The problem is that, in practice, the world doesn’t work that way. You see the film Nightcrawler? You know the part where Renee Russo tells Jake Gyllenhal that she doesn’t want footage of a black or latino person dying, she wants news stories about affluent white people being killed? That’s not made up out of whole cloth — there is a news bias toward stories that the majority of the audience (who are white) can identify with. So when a young black man gets killed (prior to the recent police shootings), it’s generally not considered “news”, while a middle-aged white woman being killed is treated as news. And to a large degree, that is accurate — young black men are killed in significantly disproportionate numbers, which is why we don’t treat it as anything new. But the result is that, societally, we don’t pay as much attention to certain people’s deaths as we do to others. So, currently, we don’t treat all lives as though they matter equally.
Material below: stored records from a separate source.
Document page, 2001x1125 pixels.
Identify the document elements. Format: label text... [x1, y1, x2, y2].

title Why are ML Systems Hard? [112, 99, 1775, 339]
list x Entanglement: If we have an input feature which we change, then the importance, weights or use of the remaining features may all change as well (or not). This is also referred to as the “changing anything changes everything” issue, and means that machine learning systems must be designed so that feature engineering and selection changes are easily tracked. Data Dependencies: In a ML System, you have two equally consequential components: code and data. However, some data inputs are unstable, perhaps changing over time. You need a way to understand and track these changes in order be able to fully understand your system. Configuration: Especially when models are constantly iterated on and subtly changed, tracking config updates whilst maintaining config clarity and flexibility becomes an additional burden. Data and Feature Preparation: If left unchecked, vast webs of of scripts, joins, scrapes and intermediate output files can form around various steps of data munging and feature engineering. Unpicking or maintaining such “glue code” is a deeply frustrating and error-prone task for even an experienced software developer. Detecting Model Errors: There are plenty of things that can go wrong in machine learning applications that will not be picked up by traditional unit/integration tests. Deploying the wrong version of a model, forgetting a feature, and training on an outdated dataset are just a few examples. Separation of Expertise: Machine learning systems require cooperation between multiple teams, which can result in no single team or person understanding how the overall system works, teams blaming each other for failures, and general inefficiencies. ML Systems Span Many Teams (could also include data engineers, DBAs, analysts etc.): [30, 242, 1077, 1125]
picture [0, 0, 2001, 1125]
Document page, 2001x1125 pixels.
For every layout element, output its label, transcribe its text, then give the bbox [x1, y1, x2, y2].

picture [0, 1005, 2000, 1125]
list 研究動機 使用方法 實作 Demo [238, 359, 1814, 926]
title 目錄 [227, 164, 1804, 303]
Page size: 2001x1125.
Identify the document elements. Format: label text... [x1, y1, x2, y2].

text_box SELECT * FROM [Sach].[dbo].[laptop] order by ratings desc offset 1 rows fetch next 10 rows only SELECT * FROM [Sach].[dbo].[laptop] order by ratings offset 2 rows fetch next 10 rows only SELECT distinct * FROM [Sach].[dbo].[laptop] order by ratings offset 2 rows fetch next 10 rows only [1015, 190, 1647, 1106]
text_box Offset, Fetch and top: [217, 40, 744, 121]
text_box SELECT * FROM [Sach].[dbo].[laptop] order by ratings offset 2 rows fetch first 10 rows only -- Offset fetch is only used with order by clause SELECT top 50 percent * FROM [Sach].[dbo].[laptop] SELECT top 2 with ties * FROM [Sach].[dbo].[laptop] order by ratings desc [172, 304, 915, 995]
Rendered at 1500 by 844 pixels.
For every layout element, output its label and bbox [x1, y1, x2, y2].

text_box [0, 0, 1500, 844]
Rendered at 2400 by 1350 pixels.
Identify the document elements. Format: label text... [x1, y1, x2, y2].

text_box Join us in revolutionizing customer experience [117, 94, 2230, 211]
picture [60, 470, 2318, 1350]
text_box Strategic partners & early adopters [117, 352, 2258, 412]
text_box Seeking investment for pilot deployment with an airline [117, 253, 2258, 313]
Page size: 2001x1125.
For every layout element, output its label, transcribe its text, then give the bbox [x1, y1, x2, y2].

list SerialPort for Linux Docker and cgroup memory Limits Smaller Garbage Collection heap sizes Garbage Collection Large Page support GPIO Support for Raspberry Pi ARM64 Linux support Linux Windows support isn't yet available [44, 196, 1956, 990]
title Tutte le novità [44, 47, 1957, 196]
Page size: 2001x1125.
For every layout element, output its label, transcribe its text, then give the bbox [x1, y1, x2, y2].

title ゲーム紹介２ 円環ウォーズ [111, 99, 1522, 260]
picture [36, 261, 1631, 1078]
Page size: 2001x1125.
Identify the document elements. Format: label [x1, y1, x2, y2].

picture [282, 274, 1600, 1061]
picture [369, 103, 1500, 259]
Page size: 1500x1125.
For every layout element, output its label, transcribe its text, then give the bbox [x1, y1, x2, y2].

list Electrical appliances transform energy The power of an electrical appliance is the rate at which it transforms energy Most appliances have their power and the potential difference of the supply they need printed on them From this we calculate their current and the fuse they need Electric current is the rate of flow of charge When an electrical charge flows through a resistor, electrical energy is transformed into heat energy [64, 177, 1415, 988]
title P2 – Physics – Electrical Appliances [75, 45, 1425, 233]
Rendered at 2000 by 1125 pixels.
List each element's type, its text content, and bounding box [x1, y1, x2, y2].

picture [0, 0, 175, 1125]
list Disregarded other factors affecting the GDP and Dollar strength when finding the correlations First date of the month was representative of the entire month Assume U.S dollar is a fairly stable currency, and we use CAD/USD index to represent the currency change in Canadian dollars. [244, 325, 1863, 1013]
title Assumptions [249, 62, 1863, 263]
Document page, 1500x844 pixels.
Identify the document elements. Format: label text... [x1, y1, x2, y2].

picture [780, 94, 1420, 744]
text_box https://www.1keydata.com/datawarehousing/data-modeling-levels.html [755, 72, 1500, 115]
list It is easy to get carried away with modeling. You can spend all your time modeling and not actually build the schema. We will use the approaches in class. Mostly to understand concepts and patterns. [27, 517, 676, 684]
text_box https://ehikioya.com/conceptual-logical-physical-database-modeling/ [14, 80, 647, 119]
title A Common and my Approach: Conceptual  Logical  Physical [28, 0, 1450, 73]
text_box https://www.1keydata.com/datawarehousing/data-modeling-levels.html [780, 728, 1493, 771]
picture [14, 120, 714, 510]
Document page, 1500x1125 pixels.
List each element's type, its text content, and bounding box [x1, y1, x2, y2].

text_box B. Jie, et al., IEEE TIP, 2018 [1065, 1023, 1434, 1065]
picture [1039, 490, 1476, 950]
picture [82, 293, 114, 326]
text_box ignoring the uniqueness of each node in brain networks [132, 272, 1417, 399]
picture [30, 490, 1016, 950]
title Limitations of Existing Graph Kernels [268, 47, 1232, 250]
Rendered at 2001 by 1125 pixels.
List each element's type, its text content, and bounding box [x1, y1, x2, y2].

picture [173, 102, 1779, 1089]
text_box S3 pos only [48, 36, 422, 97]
Just like asking dad for your fair share, the phrase “black lives matter” also has an implicit “too” at the end: it’s saying that black lives should also matter. But responding to this by saying “all lives matter” is willfully going back to ignoring the problem. It’s a way of dismissing the statement by falsely suggesting that it means “only black lives matter,” when that is obviously not the case. And so saying “all lives matter” as a direct response to “black lives matter” is essentially saying that we should just go back to ignoring the problem.

STACIANN CHIN

staceyannchinI can’t stop shaking. I can’t stop saying, “Stop killing us.” Muttering it from room to room. Stop making our death less visible than the death of others. Dead is dead. Gone is gone. Sorrow is sorrow. I can’t make sense of myself. Cannot access my own sense of self. All I see is this shaking. This rage. This unfathomable sorrow. Stop targeting Black bodies. Stop killing us. Please stop killing us. Stop muting our cry for justice. I am shaking. Listening to all these white news anchors. These entitled White men. Telling a story in which they are complicit. More and more and more white men. A sea of White men mouthing our tragedy. Where is Melissa Harris-Perry.? Where is Angela Davis? Where is Alice Walker. Mutabaruka? @Keorapetse Kgositsile? Get these white men off my fucking screen. White men. Talking about our sorrow. You cannot speak for us. You, who can barely speak in your sorrow for the slain police officers, but can speak at length with no empathy for the Black men killed by murderous cops. You cannot speak for those killed at the hands of police officers that run free. Without a lateral empathy, you cannot speak for people who look anything like me. I’m so angry. So sad. So sad. Sometimes anger and sadness is all you have. I am desperately trying to articulate it. Everything I write seems incoherent. Feels incomplete. The deaths of these two men whose murders we witnessed on video yesterday have completely disappeared from the conversation. It doesn’t have to be this way. There is room for all of it. Every time white people die, Black death is forgotten. Every time a police officer is killed, Black civilian deaths are erased. The very reason this young man, 25 years old, took up a gun is informed by this kind of one-sided coverage. This one-sided coverage is why we are so torn between mourning those men killed in the line of duty, and those who are killed by those duty bound to protect us. I cannot stop shaking/waffling between anger and a sadness I know it will take us decades to shake. The stories you tell are like bullets. Stop aiming them at us. Stop killing us. Stop killing what we have left of our already marginalized stories.